Let's look at the variance of the error term:
$$Var(\varepsilon_{t-1}+\varepsilon_t)=Var(\varepsilon_{t-1})+Var(\varepsilon_t)=2\sigma^2$$

Basically, your variance will increase linearly with your forecast horizon increasing. You can't get rid of this.

However, do you really know your underlying process (DGP)? Do you know for sure that it's a random walk?

That's where the trick lies in. If for some reason your true DGP is not the one stated above but some variation of it such as ARIMA(0,1,1), you have a chance to slightly decrease the error by estimating the moving average (MA) coefficients of error terms. The error variance is additive only when the errors are uncorrelated. If they're negatively correlated the variance could be slightly smaller (or bigger)
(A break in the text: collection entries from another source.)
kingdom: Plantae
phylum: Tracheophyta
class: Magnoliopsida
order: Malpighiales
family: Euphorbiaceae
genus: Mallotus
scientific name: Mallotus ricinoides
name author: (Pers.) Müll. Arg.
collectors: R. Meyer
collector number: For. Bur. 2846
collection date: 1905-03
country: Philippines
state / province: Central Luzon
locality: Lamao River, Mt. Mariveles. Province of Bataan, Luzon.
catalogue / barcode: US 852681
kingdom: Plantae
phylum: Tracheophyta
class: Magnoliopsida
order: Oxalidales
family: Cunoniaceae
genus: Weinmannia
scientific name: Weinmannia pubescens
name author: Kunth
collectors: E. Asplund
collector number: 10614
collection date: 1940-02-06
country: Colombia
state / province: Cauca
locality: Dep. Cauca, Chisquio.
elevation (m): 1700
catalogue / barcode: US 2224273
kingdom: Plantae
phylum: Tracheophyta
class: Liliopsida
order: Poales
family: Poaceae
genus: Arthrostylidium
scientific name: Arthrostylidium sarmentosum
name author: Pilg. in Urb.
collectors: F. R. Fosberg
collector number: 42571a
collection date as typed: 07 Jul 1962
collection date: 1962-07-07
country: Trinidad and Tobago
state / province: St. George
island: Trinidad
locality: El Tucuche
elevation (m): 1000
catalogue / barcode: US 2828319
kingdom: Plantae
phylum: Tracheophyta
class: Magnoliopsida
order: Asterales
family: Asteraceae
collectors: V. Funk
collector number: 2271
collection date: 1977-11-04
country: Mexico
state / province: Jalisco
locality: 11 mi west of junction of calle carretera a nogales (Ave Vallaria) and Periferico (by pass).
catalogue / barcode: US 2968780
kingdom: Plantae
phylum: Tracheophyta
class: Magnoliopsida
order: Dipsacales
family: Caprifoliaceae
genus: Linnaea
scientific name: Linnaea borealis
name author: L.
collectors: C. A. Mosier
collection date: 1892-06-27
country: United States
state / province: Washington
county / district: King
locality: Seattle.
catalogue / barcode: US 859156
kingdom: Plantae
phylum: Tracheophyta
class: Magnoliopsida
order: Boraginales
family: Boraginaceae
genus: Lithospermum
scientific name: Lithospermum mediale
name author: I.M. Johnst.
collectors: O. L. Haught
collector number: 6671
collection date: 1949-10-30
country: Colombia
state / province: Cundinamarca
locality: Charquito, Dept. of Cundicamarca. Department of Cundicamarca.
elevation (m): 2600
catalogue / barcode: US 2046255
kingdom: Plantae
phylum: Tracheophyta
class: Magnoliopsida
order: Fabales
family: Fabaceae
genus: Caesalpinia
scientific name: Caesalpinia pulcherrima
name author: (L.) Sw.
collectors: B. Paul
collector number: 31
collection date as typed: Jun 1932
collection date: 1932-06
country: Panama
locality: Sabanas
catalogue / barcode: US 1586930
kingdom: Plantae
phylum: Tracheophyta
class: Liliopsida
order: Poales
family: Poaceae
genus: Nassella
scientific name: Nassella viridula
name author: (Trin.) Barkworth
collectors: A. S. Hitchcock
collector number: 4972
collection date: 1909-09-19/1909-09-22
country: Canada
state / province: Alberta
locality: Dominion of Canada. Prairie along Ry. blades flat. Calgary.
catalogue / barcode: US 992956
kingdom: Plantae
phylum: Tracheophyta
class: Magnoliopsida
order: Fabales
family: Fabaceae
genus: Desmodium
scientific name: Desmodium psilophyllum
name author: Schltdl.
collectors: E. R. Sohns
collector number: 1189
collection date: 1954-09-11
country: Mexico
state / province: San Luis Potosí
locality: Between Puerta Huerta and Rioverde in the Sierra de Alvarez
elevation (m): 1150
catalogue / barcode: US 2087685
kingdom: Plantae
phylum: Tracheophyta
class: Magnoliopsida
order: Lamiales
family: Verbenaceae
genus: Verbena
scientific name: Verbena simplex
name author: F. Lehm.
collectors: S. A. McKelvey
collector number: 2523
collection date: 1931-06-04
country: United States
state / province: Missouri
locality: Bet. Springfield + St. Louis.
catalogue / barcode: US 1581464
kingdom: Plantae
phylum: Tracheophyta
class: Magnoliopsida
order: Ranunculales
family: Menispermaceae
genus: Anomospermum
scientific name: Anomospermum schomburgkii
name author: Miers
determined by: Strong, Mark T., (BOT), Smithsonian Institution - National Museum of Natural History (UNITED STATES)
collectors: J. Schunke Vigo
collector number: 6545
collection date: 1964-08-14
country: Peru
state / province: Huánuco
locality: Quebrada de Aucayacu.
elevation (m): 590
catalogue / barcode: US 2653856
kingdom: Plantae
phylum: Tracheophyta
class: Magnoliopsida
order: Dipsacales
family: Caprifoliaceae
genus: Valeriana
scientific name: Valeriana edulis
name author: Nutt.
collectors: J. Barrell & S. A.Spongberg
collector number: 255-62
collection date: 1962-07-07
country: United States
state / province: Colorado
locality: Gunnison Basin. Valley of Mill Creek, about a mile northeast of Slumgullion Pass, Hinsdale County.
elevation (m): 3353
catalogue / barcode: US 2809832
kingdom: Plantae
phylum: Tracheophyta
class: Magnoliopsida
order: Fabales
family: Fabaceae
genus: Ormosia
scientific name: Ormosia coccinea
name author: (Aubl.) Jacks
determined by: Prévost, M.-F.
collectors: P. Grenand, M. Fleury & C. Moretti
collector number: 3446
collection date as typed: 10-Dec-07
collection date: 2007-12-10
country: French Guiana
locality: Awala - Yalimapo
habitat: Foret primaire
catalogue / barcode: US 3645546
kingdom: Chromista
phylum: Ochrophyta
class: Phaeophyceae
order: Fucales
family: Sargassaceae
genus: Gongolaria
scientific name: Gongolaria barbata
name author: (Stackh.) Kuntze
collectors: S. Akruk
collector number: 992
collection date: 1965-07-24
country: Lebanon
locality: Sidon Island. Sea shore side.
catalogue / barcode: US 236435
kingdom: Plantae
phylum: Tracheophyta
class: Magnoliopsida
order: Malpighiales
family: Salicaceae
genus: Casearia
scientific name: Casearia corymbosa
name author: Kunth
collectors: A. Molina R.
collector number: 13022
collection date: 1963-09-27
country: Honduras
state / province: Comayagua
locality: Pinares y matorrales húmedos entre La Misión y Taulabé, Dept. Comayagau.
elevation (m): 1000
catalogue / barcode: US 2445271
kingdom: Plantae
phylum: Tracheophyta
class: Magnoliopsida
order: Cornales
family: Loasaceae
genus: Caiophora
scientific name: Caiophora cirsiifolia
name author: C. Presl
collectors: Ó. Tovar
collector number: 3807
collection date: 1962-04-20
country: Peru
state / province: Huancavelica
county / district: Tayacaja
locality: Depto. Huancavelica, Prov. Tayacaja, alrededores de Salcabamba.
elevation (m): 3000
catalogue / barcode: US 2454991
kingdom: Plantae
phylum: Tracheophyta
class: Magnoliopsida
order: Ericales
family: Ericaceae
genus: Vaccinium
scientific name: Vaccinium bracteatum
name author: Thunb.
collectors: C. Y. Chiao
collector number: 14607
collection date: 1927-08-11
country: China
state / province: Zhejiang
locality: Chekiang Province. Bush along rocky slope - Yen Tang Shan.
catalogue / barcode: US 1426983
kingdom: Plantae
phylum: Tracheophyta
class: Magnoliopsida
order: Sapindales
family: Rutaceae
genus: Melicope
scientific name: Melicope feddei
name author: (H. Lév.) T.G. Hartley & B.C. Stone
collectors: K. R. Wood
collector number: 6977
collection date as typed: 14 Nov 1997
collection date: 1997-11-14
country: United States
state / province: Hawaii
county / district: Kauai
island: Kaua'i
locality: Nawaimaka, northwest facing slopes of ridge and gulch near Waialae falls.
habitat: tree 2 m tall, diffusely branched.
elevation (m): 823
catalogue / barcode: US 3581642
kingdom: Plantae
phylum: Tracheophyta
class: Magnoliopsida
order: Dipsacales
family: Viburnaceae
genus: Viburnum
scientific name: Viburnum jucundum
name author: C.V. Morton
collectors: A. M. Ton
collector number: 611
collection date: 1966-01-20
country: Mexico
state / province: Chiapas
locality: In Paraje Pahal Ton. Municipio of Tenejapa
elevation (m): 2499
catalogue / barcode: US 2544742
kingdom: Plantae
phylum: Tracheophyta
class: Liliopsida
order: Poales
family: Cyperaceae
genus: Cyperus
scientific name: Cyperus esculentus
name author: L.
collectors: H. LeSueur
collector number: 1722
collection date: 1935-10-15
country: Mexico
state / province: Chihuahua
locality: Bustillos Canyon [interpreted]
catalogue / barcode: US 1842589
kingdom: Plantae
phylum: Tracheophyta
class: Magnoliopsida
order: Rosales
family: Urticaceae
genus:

Another "trick" is to misspecify the model as autoregressive (AR). Often it's very hard to differentiate between AR and random walk. So, you could estimate AR process instead. Its error variance is not increasing as in a random walk (differenced) process. Obviously, the reality will show up one day in the form of large forecast (out of sample) errors, but you can keep re-estimating your model, so that it will not be so obvious.

## Best Answer

The general approach is to model the increment process (the first difference of the cumulative sum process) and then take a cumulative sum thereof. Cumulative sums are bound to have unit roots (this goes by definition), and such processes do not lend themselves easily to traditional statistical modelling because they (the processes) are nonstationary. Estimation techniques of statistical models typically require the processes to be stationary, otherwise the estimates of model parameters fail to have their nice properties (consistency, asymptotic normality) which is a hindrance for obtaining good quality forecasts.

So even though it may seem cumbersome, I suggest simply taking the first difference and working with it. The forecast of the first difference can then be added to the last observed value of the original process to obtain the forecast for the original process.